Feb 2016  

Mike doesn’t feel well most of the time. This is why I celebrate the good moments. This is why I’m always so happy to post a photo of him smiling or a video of him dancing…this right here is why those moments are so cherished. He doesn’t walk well but he doesn’t sit content either. If he’s awake, he’s either emptying out a closet, organizing items on a surface (just moving them around), pushing furniture around, or walking around the house picking up pieces of dirt and putting them in small piles on the nearest surface. He can’t think through actually sweeping or vacuuming, I’ve tried to let him help clean for real and he can’t. He doesn’t put sentences together correctly often. (Like when he knocks over the bars he says “I fell you over, mama”) I post this to share what his days really look like since you only see the highlights on facebook. That can be so deceiving. This video shows a quiet house because Kenzie is at a birthday party and Caralyn was sleeping and no dogs were barking. Usually there is also the chaos of dogs, a 6 year old and newborn in the background. I was supposed to take Kenzie to the birthday party but with Mike being so unsteady and needy today, I’m the only one who can handle both the baby and Mike’s bad days…so Kayla had to take her to the party and I stayed home. He walks to the bedroom to lay down because he doesn’t feel well and within moments he is walking right back out here and the same scene plays out again. That is emotionally hard on me as a caregiver…him coming out over and over again telling me he isn’t doing well and saying he wants a nap. I lay him down, he comes back out. I can’t make him better and that’s hard. For being almost 4 years past Glioblastoma diagnosis, Mike is one of the “lucky” ones to still be alive.  
So when you see the photos and videos of Mike smiling and being funny, you will understand a little better why it warms our heart so much.  

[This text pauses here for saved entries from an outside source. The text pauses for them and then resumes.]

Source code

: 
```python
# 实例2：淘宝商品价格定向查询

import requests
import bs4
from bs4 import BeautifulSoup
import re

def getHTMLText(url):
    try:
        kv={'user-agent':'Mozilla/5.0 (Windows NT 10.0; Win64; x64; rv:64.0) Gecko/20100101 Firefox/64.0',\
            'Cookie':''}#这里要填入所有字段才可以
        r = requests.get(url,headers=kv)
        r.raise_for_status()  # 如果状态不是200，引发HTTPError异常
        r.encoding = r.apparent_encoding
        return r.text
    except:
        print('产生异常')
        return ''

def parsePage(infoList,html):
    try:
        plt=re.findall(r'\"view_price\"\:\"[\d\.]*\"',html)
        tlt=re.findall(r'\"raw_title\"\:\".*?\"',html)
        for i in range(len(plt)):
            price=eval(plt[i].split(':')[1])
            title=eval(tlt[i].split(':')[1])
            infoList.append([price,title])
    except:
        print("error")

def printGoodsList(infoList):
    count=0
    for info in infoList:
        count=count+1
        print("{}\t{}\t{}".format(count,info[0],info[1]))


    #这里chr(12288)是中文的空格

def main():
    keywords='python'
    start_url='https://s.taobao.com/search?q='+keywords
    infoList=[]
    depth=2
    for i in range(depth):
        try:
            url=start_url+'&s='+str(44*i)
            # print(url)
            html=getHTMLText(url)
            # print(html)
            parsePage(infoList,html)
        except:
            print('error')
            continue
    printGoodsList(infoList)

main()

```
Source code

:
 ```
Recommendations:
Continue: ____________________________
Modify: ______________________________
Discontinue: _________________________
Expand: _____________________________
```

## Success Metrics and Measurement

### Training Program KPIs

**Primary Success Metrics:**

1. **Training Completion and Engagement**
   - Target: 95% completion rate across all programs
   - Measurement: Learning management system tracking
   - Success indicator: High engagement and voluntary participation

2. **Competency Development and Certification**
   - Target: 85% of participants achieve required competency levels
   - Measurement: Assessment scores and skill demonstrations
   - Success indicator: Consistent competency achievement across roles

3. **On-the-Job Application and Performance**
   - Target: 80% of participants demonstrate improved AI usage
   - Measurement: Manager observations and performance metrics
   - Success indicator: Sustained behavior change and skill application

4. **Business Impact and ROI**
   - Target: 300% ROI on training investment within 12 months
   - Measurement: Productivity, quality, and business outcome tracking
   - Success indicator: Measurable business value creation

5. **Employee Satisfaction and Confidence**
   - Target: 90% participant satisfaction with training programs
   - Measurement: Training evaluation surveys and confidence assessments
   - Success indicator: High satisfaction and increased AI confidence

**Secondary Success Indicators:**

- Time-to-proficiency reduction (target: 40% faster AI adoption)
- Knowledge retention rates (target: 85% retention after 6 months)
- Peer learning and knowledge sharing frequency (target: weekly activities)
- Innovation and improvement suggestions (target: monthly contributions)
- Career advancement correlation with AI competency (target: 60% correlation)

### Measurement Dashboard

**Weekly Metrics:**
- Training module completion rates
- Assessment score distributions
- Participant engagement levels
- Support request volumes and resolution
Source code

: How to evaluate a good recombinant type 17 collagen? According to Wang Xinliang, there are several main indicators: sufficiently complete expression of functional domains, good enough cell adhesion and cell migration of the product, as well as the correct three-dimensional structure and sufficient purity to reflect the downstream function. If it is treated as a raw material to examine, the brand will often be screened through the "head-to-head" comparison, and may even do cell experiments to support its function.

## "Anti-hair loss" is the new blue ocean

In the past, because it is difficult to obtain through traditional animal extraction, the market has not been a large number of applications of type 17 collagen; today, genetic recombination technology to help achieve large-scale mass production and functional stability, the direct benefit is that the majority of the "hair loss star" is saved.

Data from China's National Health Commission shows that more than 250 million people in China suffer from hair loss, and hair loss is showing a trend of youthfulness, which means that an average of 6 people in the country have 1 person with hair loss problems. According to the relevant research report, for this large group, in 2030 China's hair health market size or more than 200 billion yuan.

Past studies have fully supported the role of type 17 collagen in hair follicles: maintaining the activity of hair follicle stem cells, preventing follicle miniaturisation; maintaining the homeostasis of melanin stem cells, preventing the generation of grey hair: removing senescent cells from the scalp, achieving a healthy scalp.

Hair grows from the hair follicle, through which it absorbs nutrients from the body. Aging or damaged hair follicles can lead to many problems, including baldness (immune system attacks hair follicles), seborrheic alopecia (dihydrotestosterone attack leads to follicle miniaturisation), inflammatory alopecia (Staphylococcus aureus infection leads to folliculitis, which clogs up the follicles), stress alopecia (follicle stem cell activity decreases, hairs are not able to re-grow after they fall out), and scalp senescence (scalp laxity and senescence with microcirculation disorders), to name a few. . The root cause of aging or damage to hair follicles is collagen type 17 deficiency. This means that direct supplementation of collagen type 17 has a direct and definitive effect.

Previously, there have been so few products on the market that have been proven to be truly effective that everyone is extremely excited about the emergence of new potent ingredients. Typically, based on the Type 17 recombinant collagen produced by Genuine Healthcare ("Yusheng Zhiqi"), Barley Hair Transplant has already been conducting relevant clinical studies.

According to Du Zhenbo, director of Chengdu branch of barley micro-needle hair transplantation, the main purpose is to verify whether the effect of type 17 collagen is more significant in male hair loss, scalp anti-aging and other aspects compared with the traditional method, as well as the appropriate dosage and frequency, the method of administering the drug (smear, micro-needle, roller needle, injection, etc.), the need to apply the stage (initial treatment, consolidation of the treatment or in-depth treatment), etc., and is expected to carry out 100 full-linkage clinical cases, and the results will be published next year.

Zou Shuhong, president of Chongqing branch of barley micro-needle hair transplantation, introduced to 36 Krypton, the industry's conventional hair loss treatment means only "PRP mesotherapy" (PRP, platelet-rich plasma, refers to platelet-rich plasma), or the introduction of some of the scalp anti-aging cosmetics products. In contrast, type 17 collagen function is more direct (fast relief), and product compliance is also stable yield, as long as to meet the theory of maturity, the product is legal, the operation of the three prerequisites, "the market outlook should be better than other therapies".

One response to “Feb 2016  

  • Leah B. Edwards

    Thank you for your honesty and transparency as you share your and Mike’s daily struggles and joys. My dear friend, Debbie, was diagnosed with Glioblastoma the end of June and she passed away December 12, just 5 months past diagnosis. I tried to be there for her as much as possible being 14 hours away-I helped her after surgery, again during radiation, and our families spent Thanksgiving together. I talked to Debbie almost every day. So I watched the progression of this ruthless disease, and how it took away her identity and eventually her life on this earth. She spent those 5 months in grief, confusion and desperation as she tried to hold onto her life and identity as she knew it. Please know you, Mike and your family and friends are in my prayers. Although I understand you don’t see yourself as a heroine caretaker, you are a hero to me because I know some of what you do each day. When you feel weak and powerless, please remember there are many of us praying for you, and the One who is all powerful holds you, Mike and your family securely in His hands.